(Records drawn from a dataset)
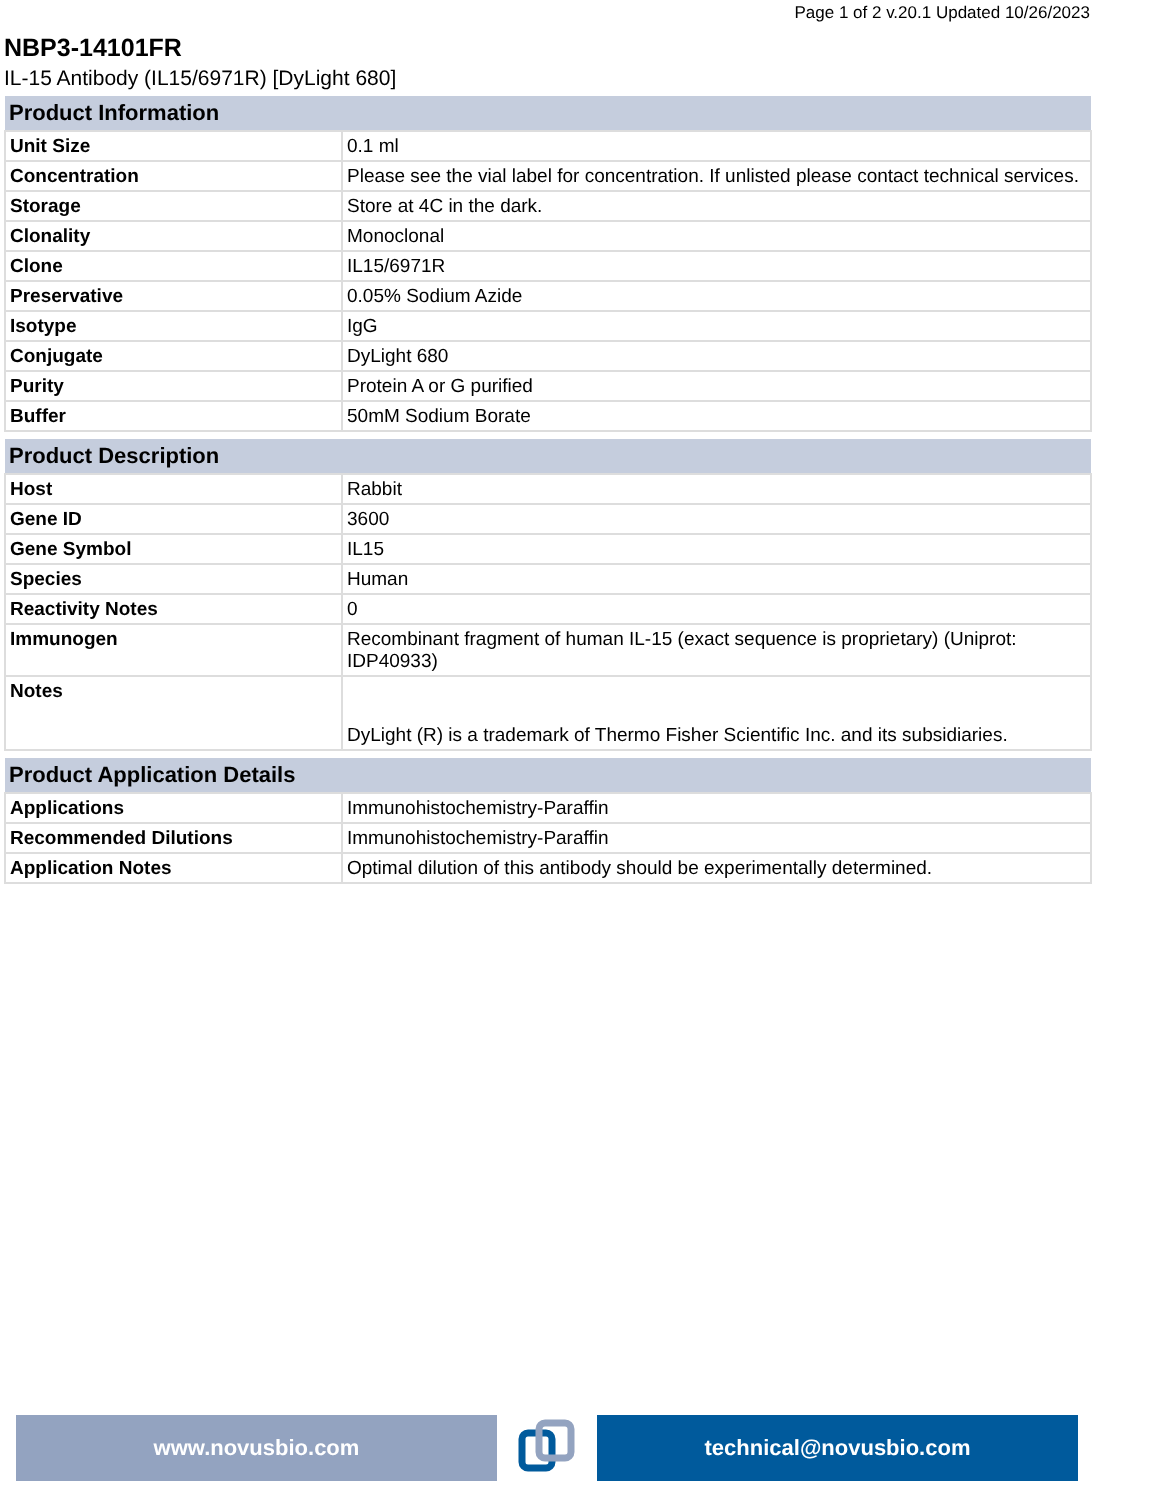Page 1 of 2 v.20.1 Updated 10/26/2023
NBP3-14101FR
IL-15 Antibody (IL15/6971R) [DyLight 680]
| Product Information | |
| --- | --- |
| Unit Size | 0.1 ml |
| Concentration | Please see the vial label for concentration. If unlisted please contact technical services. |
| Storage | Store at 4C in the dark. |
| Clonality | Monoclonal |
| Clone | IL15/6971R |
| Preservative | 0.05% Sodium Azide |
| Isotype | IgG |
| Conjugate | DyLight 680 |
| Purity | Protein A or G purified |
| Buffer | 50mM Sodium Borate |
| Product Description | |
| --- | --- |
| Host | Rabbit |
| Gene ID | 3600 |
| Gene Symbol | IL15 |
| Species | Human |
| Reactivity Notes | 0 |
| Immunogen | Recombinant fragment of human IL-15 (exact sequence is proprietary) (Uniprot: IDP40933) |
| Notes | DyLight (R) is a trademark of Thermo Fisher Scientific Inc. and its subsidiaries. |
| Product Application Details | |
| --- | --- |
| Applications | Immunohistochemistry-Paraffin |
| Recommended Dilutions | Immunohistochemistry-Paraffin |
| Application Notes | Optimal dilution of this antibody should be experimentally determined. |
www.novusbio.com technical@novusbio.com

Required action: Begin at the line containing "DyLight 680 |" and reproduce each line through the end of the records above.

Reply to the task:
| Conjugate | DyLight 680 |
| Purity | Protein A or G purified |
| Buffer | 50mM Sodium Borate |
| Product Description | |
| --- | --- |
| Host | Rabbit |
| Gene ID | 3600 |
| Gene Symbol | IL15 |
| Species | Human |
| Reactivity Notes | 0 |
| Immunogen | Recombinant fragment of human IL-15 (exact sequence is proprietary) (Uniprot: IDP40933) |
| Notes | DyLight (R) is a trademark of Thermo Fisher Scientific Inc. and its subsidiaries. |
| Product Application Details | |
| --- | --- |
| Applications | Immunohistochemistry-Paraffin |
| Recommended Dilutions | Immunohistochemistry-Paraffin |
| Application Notes | Optimal dilution of this antibody should be experimentally determined. |
www.novusbio.com technical@novusbio.com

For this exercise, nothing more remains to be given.